Jedes Jahr befragt Deloitte die Menschen, die Organisationen führen, um herauszufinden, was ihnen am wichtigsten ist und wie gut sie das tatsächlich umsetzen. Der Bericht „Global Human Capital Trends 2026" basiert auf den Antworten von mehr als 3.000 Unternehmens- und HR-Führungskräften aus 15 Ländern, ergänzt durch weitere 6.000 Mitarbeitende und Führungskräfte sowie über 50 Interviews mit Führungskräften, und liefert Erkenntnisse über erfolgreiche Unternehmen und die Zukunft der Arbeit
88% der Führungskräfte sagen, dass die Beschleunigung der Art und Weise, wie Menschen, Fähigkeiten und Ressourcen für die Arbeit organisiert werden, für ihre Strategie extrem oder sehr wichtig ist. Nur 7% sagen, dass sie dabei große Fortschritte machen. Das ist eine Lücke von 81 Punkten – die größte aller Trends in der diesjährigen Umfrage.
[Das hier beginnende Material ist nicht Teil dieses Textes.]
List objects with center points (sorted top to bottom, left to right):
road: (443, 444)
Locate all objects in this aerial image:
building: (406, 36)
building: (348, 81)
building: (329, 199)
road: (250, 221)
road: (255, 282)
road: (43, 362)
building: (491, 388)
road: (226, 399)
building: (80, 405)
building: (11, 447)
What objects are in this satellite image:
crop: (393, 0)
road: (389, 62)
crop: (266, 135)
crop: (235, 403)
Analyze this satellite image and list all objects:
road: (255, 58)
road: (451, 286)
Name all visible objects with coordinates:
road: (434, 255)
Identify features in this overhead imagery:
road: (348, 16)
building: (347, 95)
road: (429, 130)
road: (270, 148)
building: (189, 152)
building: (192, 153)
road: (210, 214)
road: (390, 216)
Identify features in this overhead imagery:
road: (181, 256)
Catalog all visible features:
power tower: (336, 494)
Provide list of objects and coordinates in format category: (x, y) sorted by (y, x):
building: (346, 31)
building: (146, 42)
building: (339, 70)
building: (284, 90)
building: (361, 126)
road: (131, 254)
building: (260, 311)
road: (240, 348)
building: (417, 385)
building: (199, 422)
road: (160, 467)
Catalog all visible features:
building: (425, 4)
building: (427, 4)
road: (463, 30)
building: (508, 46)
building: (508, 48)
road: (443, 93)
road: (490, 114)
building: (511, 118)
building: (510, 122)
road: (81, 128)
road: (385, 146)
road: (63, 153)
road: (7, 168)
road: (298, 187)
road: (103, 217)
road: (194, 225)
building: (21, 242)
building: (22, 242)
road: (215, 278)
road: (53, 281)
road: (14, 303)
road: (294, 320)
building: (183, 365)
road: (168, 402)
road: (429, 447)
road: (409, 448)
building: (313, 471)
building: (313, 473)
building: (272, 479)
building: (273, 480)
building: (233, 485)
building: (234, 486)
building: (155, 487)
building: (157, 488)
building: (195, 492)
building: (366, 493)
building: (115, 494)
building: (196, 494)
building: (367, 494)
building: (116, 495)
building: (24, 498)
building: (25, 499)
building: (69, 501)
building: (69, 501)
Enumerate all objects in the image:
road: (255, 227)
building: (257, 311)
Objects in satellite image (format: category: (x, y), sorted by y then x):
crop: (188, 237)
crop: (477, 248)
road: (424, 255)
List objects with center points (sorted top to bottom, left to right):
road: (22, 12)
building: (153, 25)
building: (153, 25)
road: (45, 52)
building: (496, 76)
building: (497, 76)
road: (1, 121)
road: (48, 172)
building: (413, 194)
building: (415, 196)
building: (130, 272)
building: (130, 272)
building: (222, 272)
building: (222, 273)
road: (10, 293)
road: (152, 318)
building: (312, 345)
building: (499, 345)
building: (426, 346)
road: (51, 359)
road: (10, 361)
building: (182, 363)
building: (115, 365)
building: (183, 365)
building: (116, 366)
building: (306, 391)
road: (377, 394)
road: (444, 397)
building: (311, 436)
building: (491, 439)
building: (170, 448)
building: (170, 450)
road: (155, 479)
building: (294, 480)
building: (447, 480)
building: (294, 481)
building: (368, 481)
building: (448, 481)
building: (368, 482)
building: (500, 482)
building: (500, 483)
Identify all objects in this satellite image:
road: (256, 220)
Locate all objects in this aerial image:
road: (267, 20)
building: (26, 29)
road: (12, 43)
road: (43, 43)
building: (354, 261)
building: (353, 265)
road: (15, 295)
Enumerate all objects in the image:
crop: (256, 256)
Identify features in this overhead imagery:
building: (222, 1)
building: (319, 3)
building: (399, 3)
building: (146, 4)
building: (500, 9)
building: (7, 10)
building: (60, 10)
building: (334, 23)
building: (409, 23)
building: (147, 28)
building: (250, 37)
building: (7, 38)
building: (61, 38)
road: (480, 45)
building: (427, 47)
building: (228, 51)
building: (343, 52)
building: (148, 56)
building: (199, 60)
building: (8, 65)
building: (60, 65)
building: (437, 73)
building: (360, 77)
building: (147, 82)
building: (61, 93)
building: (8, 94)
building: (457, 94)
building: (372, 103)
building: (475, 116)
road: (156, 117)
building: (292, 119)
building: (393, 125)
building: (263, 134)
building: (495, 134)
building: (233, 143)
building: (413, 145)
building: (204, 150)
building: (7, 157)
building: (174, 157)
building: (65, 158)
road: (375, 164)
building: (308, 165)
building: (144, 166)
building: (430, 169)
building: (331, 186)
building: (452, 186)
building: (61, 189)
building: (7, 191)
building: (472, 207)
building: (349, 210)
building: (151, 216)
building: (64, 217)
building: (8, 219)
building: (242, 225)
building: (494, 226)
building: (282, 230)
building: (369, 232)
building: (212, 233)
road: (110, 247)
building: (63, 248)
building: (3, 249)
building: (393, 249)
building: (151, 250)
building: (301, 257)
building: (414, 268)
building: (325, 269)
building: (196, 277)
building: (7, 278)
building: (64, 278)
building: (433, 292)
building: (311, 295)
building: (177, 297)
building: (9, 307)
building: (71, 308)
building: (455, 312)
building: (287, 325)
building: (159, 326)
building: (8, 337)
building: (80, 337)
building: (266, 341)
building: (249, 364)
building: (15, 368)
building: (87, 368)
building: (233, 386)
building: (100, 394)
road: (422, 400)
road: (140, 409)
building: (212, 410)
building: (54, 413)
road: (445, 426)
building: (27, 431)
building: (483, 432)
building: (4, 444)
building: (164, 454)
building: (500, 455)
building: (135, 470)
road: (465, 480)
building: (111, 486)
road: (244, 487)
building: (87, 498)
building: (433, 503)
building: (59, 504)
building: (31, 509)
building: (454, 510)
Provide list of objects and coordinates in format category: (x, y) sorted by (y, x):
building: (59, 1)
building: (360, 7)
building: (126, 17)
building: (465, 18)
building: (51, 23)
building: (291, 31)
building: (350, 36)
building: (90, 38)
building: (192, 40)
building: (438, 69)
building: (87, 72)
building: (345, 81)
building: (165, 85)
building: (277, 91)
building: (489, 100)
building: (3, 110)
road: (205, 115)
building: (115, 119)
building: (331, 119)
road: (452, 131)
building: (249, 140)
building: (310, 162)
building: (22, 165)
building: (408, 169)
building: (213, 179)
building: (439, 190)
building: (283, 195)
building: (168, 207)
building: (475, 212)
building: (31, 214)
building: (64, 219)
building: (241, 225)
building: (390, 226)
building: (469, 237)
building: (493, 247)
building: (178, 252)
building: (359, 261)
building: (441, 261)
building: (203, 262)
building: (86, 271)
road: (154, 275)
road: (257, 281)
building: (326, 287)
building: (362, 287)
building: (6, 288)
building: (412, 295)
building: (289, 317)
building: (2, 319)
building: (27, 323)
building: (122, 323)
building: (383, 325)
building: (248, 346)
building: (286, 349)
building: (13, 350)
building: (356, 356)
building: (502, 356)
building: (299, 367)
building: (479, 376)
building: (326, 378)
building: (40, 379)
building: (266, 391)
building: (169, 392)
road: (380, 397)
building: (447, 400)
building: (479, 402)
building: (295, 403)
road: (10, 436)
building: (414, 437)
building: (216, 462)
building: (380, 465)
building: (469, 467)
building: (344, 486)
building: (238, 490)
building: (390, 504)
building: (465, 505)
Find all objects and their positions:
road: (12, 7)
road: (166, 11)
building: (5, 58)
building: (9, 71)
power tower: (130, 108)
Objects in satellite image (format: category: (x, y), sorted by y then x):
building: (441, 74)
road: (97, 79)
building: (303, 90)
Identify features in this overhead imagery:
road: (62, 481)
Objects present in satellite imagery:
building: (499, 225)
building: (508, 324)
Mit anderen Worten: Alle sind sich einig, dass das wichtig ist. Fast niemand hat die dafür nötige Struktur tatsächlich aufgebaut.
Wie Deloitte Orchestrierung definiert
Der Bericht definiert präzise, was mit „Orchestrierung" gemeint ist, und diese Unterscheidung ist wichtig, weil sie neu bestimmt, worauf Wettbewerbsvorteile eigentlich beruhen. Historisch gesehen konkurrierten Unternehmen über das, was sie besaßen: Kundenstämme, Produktportfolios, Fähigkeiten in der Lieferkette. Deloittes Umfrage aus dem Jahr 2026 zeigt, dass sich dieser Vorteil stattdessen in Richtung Geschwindigkeit und Agilität verschiebt: 67% der Führungskräfte geben an, dass ihr wichtigster Wettbewerbsvorteil in den nächsten drei Jahren darin bestehen wird, schnell und flexibel zu sein, während nur 28% auf ihre Größe setzen.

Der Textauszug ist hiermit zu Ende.